Acceleration/Burst/Quickness: Shows good burst and quickness. His 10 and 20 yard splits are impressive- 1.49 10-yard dash and 2.52 20-yard dash. Quick forward and laterally. Can change direction quickly and effective. Cuts on his toes and doesn’t let his feet go dead.

Ball Protection: Has put the ball on the ground more than you like. Covers well running through the hole, but can get loose at the second level.

Elusiveness/Feet/Agility: Is quick and shifty. Good lateral agility shown on tape and in workouts. Churns his feet to power through tackles. An underrated athlete.

Pass Catching: A very underrated receiver out of the backfield. Has capable hands and runs crisp routes. Is a natural receiver.

Pass Blocking: Improved as a senior, but is not an accomplished blocker. Tate has the build to improve, with a thick lower body and big hands.

Power: The prototypical I-formation running back. Is a good inside runner. Is not afraid to lower his shoulder and go at a defender. Can run through arm tackles. Is a very active tackle breaker.

Size/Length/Hand Size: Thick legs with great lower-body strength. Has ideal size for a starting NFL running back. Good hand size helps with excellent receiving skills.

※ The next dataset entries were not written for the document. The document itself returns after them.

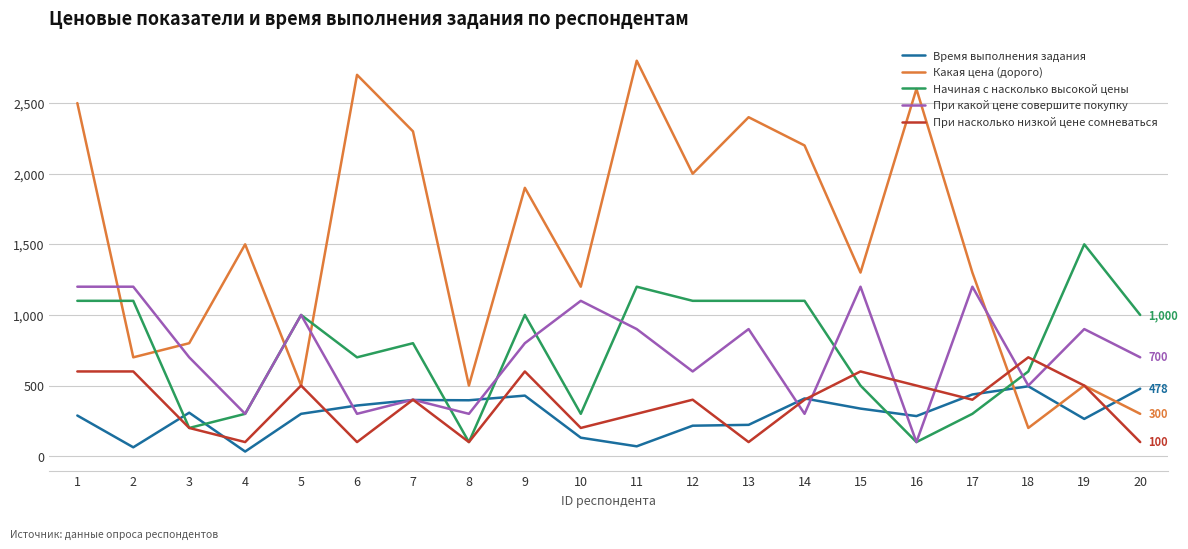

Is this an area chart (filled region under the line)?

No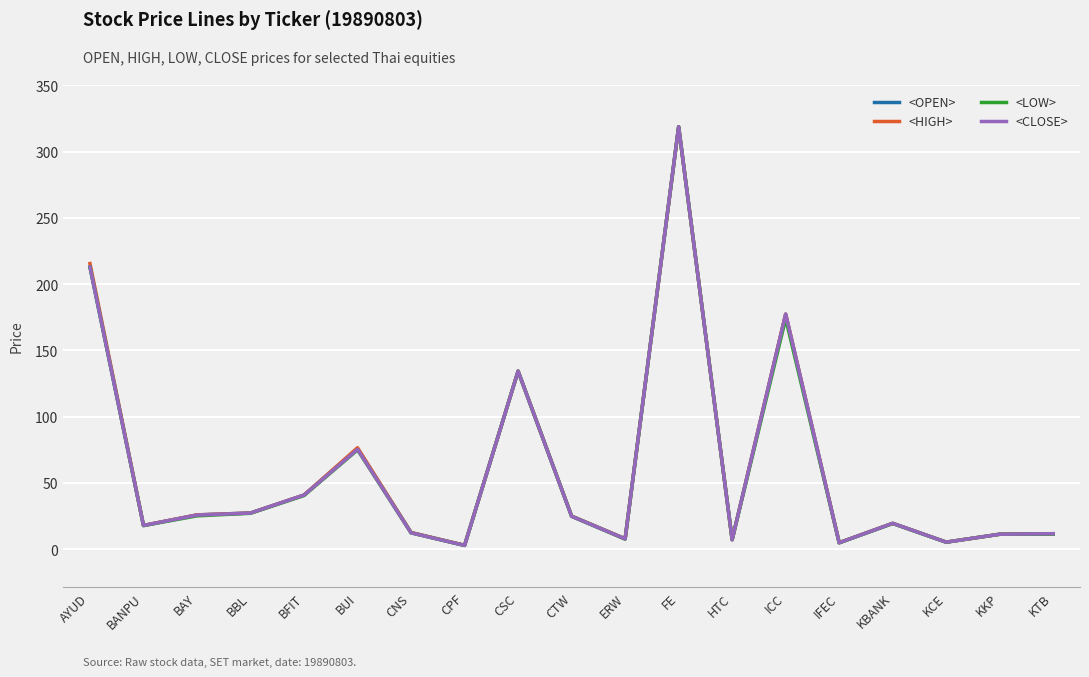

At which category is the sum across all series the highest?

FE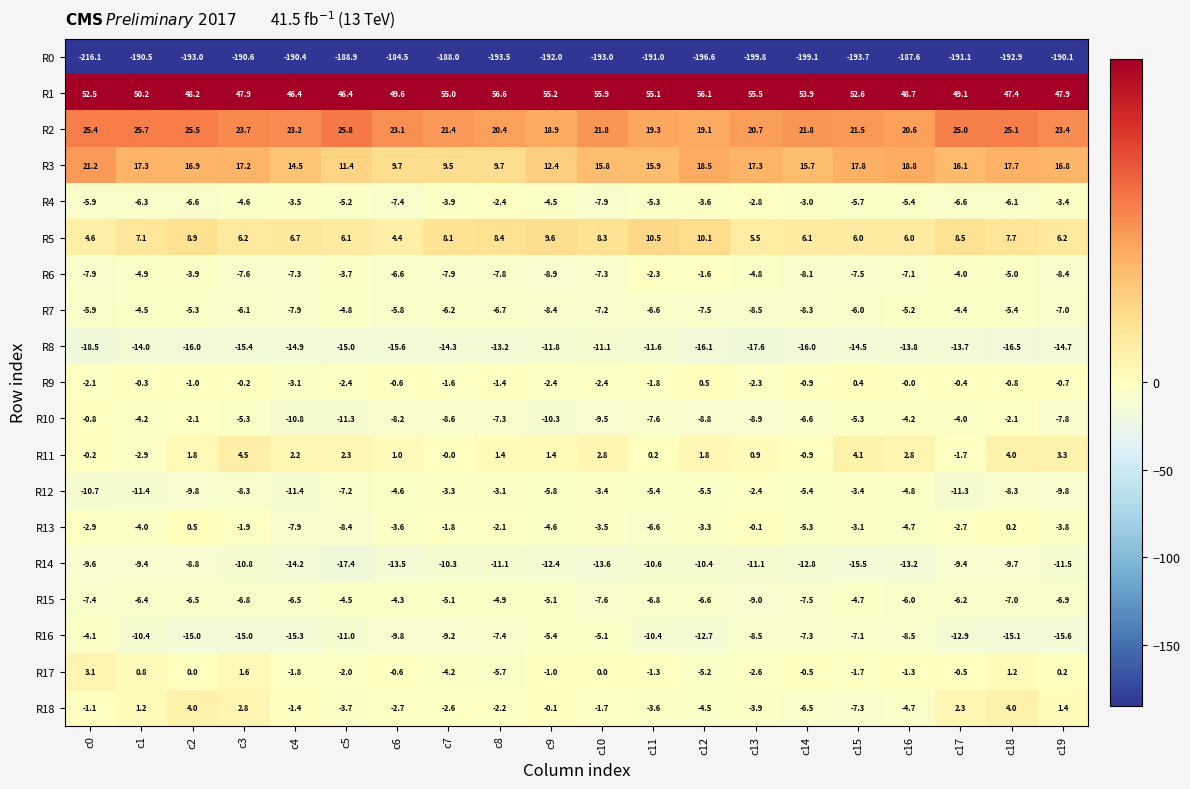

At which label is R7 closest to -6?

c15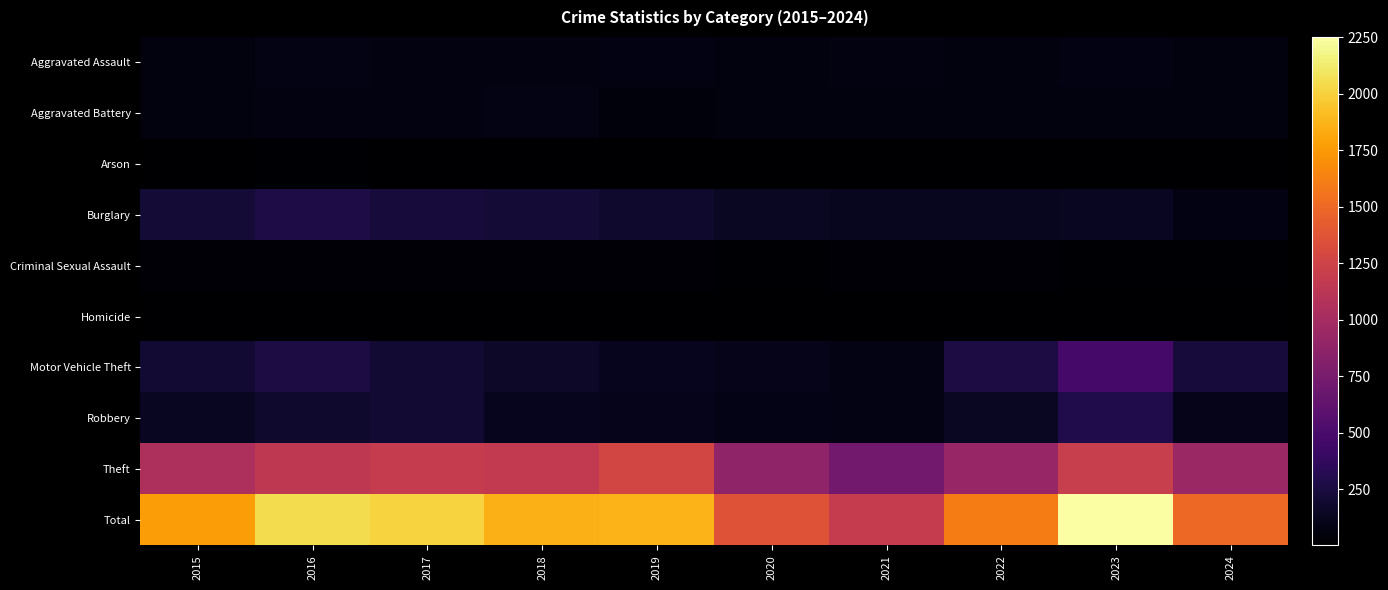

What is the greatest value displayed?

2252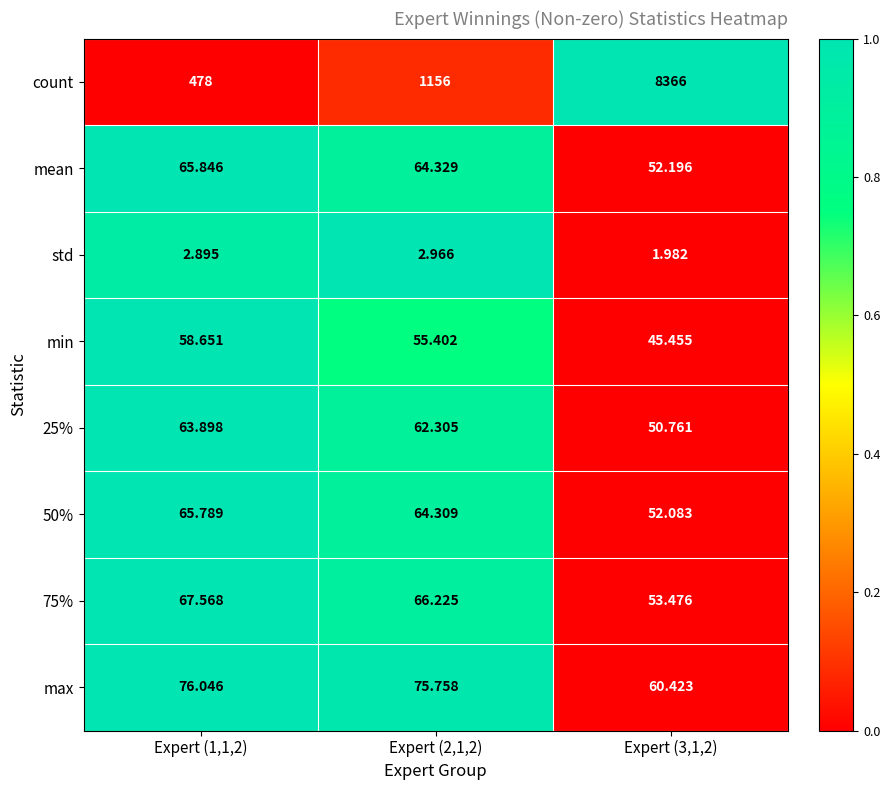

Which series has the widest spread of values?

count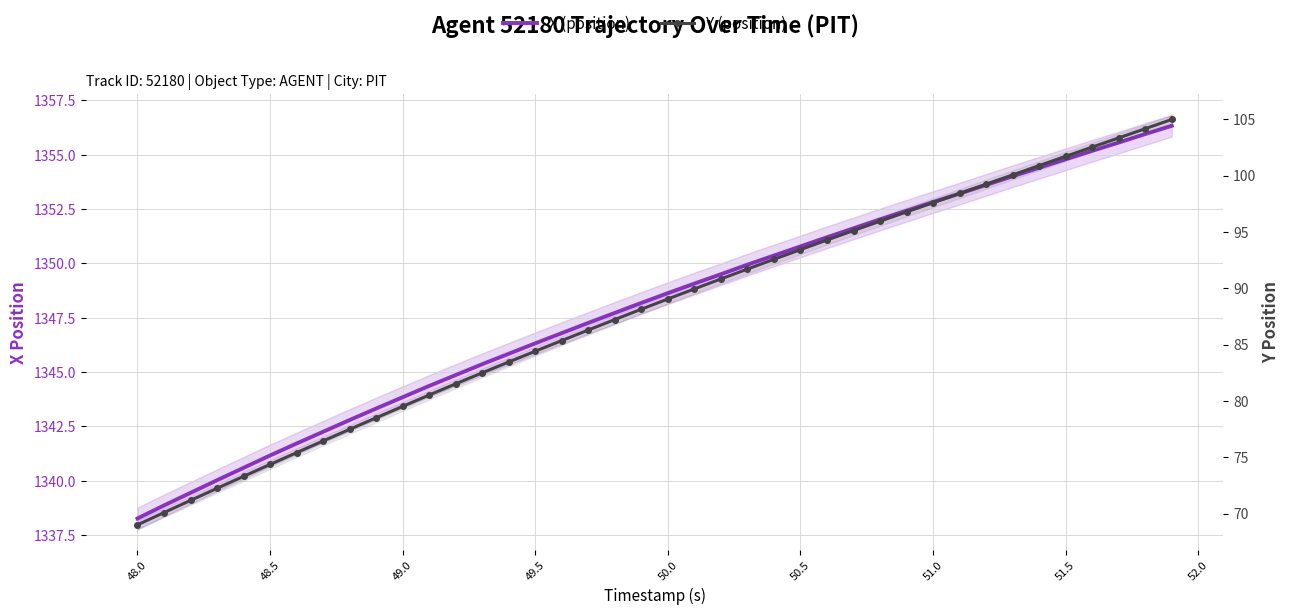

The X (position) series shows 647.0 at 48.5. True or false?

False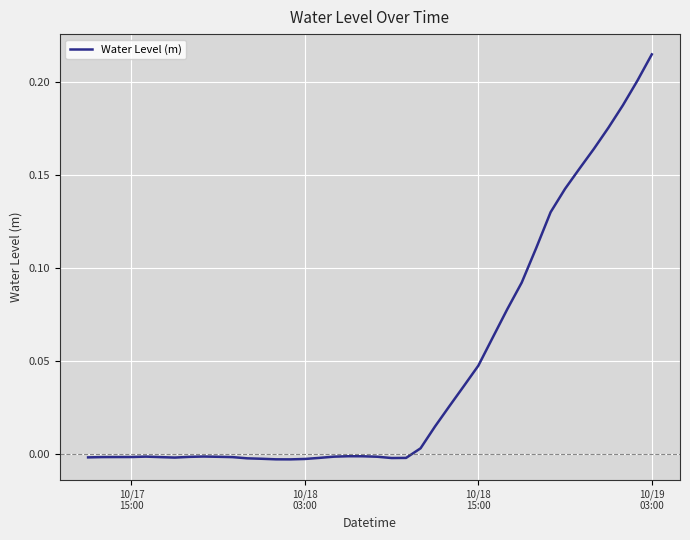

How many interior local valleys (lower than both neighbors) does the data have?

3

Speed: Great timed speed at the NFL Combine (4.34). Is shifty and quick in the open field. Has had no trouble running away from defenders in the best defensive conference in college football- the SEC.

Vision/Balance/Running Instincts: Is a true downhill runner. Excels in a one-cut system. Will lower his pads and fight for yards, but has the speed to break away from defenders. Keeps his eyes up and looking for seems. Good agility and acceleration. Balance is only average and can be knocked off his feet. Has potential as a goal-line back.

Final Word: Despite starting only two games as a junior, Tate almost entered the 2009 NFL Draft. His senior season proved to be his best, with 10 touchdowns and over 1,300 yards rushing for the Tigers. Tate has serious ability, and has shown he can excel in an NFL system. Best suited for a one-back system, Tate could be a premium target for teams running a zone blocking scheme.